Nintendo Switch intriguing but needs fleshing out | Toronto Star

Gamers are wondering whether the Nintendo Switch, due for release Friday, will offer a Wii-like resurrection in the console market for the company or be another pit stop to irrelevance like the Wii U. After almost a week of playing with it, I can say it’s...

Nintendo Switch intriguing but needs fleshing out | Toronto Star

Gamers are wondering whether the Nintendo Switch, due for release Friday, will offer a Wii-like resurrection in the console market for the company or be another pit stop to irrelevance like the Wii U.

After almost a week of playing with it, I can say it’s an intriguing device that has one incredibly good thing going for it, but there is still much that needs to be fleshed out.

For the past two console generations, Nintendo has gone its own route, de-emphasizing computer horsepower and graphics compared to competitors Sony and Microsoft, and offering different control schemes, like Wii’s motion controls and Wii U’s tablet-like controller. The Switch’s gimmick is that it’s a truly portable home console with all of its guts housed in a tablet that sits in a docking station that connects to the TV.

This review looks strictly at the hardware, in part because that is what Nintendo’s embargo mandates but also because, at press time, reviewers were still waiting for a Day 1 software update that will enable many of the device’s features, including how friends connect on the system, how multiplayer works and the e-shop, Nintendo’s online game store. The first two are things Nintendo has never been good at.

It is frustrating, and looking comparatively at console launches I’ve covered over the past 15 years, never have I had so little to go on this close to a launch. Considering that many big gaming launches have encountered problems, including connecting and update issues, that does not bode well for a smooth start.

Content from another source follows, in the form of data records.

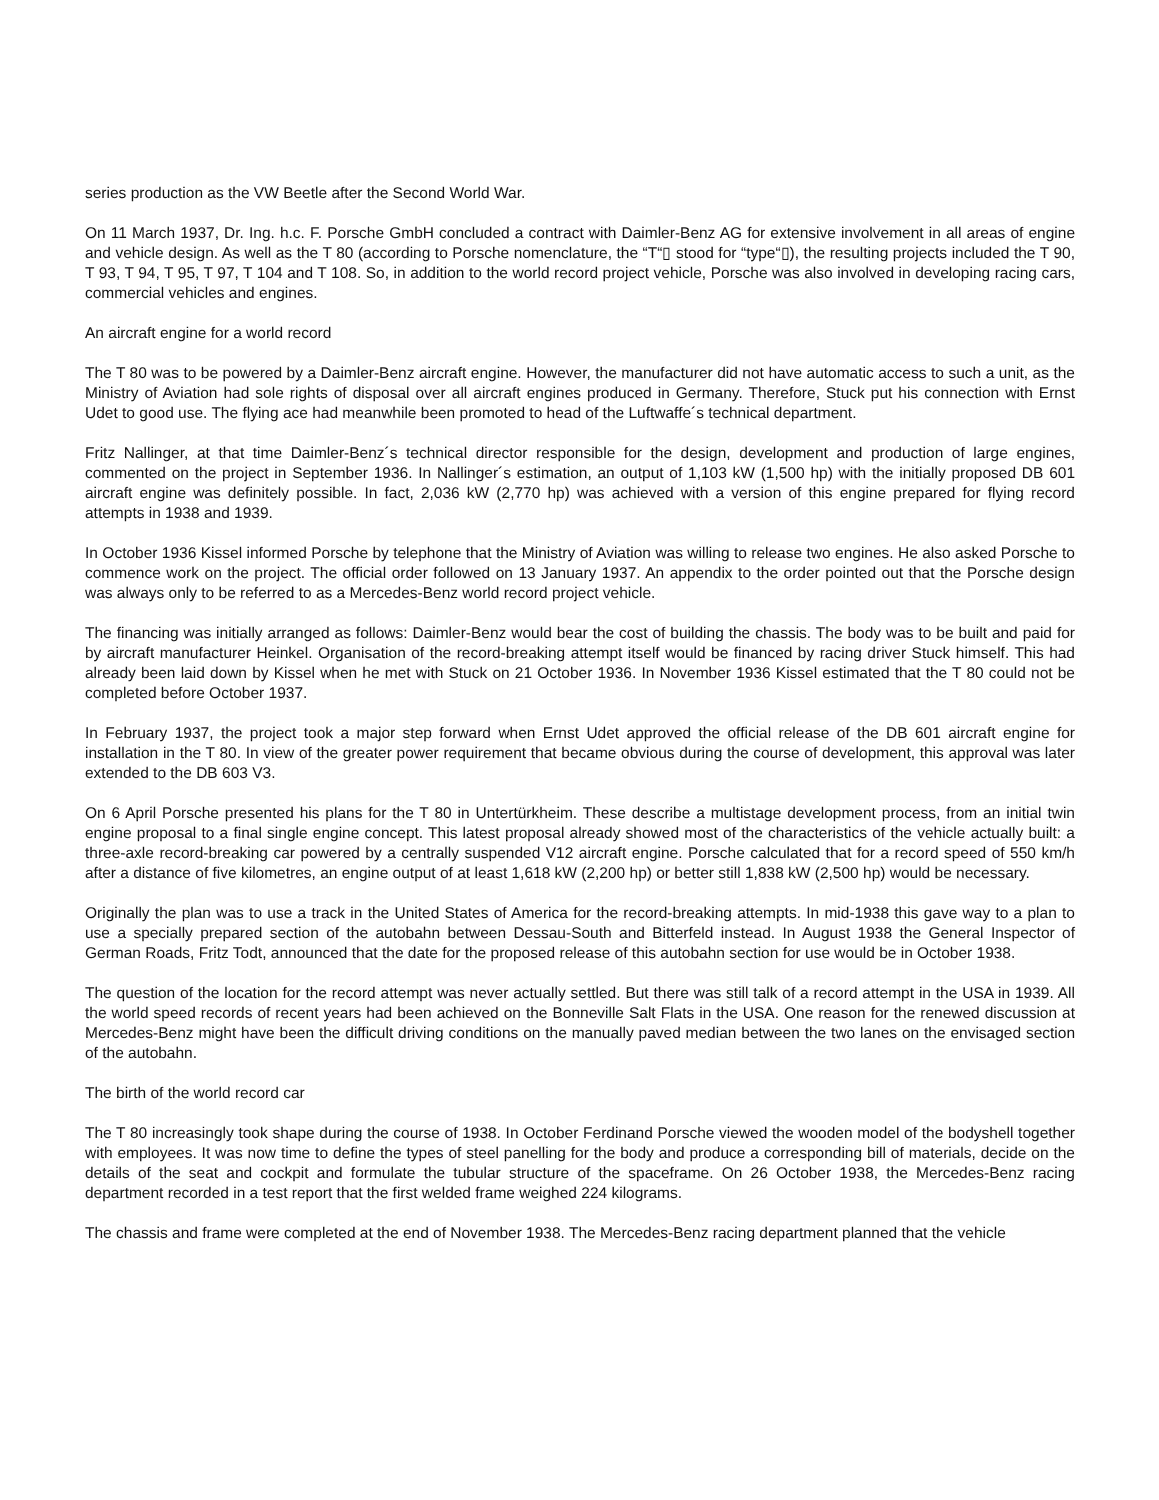series production as the VW Beetle after the Second World War.
On 11 March 1937, Dr. Ing. h.c. F. Porsche GmbH concluded a contract with Daimler-Benz AG for extensive involvement in all areas of engine and vehicle design. As well as the T 80 (according to Porsche nomenclature, the “T“▯ stood for “type“▯), the resulting projects included the T 90, T 93, T 94, T 95, T 97, T 104 and T 108. So, in addition to the world record project vehicle, Porsche was also involved in developing racing cars, commercial vehicles and engines.
An aircraft engine for a world record
The T 80 was to be powered by a Daimler-Benz aircraft engine. However, the manufacturer did not have automatic access to such a unit, as the Ministry of Aviation had sole rights of disposal over all aircraft engines produced in Germany. Therefore, Stuck put his connection with Ernst Udet to good use. The flying ace had meanwhile been promoted to head of the Luftwaffe´s technical department.
Fritz Nallinger, at that time Daimler-Benz´s technical director responsible for the design, development and production of large engines, commented on the project in September 1936. In Nallinger´s estimation, an output of 1,103 kW (1,500 hp) with the initially proposed DB 601 aircraft engine was definitely possible. In fact, 2,036 kW (2,770 hp) was achieved with a version of this engine prepared for flying record attempts in 1938 and 1939.
In October 1936 Kissel informed Porsche by telephone that the Ministry of Aviation was willing to release two engines. He also asked Porsche to commence work on the project. The official order followed on 13 January 1937. An appendix to the order pointed out that the Porsche design was always only to be referred to as a Mercedes-Benz world record project vehicle.
The financing was initially arranged as follows: Daimler-Benz would bear the cost of building the chassis. The body was to be built and paid for by aircraft manufacturer Heinkel. Organisation of the record-breaking attempt itself would be financed by racing driver Stuck himself. This had already been laid down by Kissel when he met with Stuck on 21 October 1936. In November 1936 Kissel estimated that the T 80 could not be completed before October 1937.
In February 1937, the project took a major step forward when Ernst Udet approved the official release of the DB 601 aircraft engine for installation in the T 80. In view of the greater power requirement that became obvious during the course of development, this approval was later extended to the DB 603 V3.
On 6 April Porsche presented his plans for the T 80 in Untertürkheim. These describe a multistage development process, from an initial twin engine proposal to a final single engine concept. This latest proposal already showed most of the characteristics of the vehicle actually built: a three-axle record-breaking car powered by a centrally suspended V12 aircraft engine. Porsche calculated that for a record speed of 550 km/h after a distance of five kilometres, an engine output of at least 1,618 kW (2,200 hp) or better still 1,838 kW (2,500 hp) would be necessary.
Originally the plan was to use a track in the United States of America for the record-breaking attempts. In mid-1938 this gave way to a plan to use a specially prepared section of the autobahn between Dessau-South and Bitterfeld instead. In August 1938 the General Inspector of German Roads, Fritz Todt, announced that the date for the proposed release of this autobahn section for use would be in October 1938.
The question of the location for the record attempt was never actually settled. But there was still talk of a record attempt in the USA in 1939. All the world speed records of recent years had been achieved on the Bonneville Salt Flats in the USA. One reason for the renewed discussion at Mercedes-Benz might have been the difficult driving conditions on the manually paved median between the two lanes on the envisaged section of the autobahn.
The birth of the world record car
The T 80 increasingly took shape during the course of 1938. In October Ferdinand Porsche viewed the wooden model of the bodyshell together with employees. It was now time to define the types of steel panelling for the body and produce a corresponding bill of materials, decide on the details of the seat and cockpit and formulate the tubular structure of the spaceframe. On 26 October 1938, the Mercedes-Benz racing department recorded in a test report that the first welded frame weighed 224 kilograms.
The chassis and frame were completed at the end of November 1938. The Mercedes-Benz racing department planned that the vehicle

All that said, Nintendo has an intriguing device in the Switch, which mostly casts aside the cheap, plastic esthetic the company is known for. Instead, the 720p tablet is bright and looks good, and it ups the resolution to 1080p on the TV. The docking station — still plastic and cheap feeling — has slots to attach the plug and HDMI adapter, and the screen seamlessly slips in and out. The tablet also has a small kickstand to hold it up when playing on the go. It is impressively responsive as games move from the small to big screen.

The most polarizing thing will be the new Joy-Con controllers. These two tiny devices can be used in a number of ways, attaching to the side of the tablet, sliding into a more traditional hub controller or separately. In true portable mode, they slide into place beside the tablet. If you are playing on the TV, the included controller they slide into works OK, but my hands cramped after long playing sessions. The Pro Controller accessory is much more comfortable and a likely must-buy for any hardcore gamer.

Used separately for two-player games, the controllers work OK, although they are too tiny for my liking, but as I am teaching my kid to play more games, they are good for her small, 5-year-old hands.

On first impression, everything feels small. But in hand-held mode, where the 6.2-inch tablet dwarfs others like the DS or PS Vita, it doesn’t feel too large, and it’s fairly comfortable in hand-held and tablet mode. The deal breaker here is portable battery life, which for big games like The Legend of Zelda: Breath of the Wild tops out at three to four hours.

Nintendo likes to have a big, game-changing ideas with all of its consoles, and it is trying two here. The first one is to have a seamless, truly portable gaming experience. I’ve played the new Zelda home, on the bus and work with all three controller configurations and despite the battery life, that is this console’s home run. The other being pushed forward is 1-2 Switch, a collection of minigames that wants players to look at each other and not the screen. While some of the minigames are fun, that idea is a failure to me, because you still have to look at the screen for cues.

Strictly as hardware, the Switch is an interesting hybrid console that mixes ideas from the last two generations of Nintendo consoles and improves on them. In that regard, it’s off to a good start.

In terms of the bad, the Switch starts at $399, comes with no games — most retail from $65 to $80 — and you will likely need another set of controllers or the Pro accessory (another $80 to $100). That makes this an expensive machine that costs more than the PS4 and Xbox One.

The best thing about this console is the new Zelda game. I am nowhere near finished, but so far it’s amazing. The company has said it will have a robust lineup of games, but a lack of steady releases for the Wii U was one reason that console never got momentum.

No console is worth buying for one game, but at launch the Switch can best be recommended as a Zelda playing machine. Whether it becomes something more than that remains to be seen.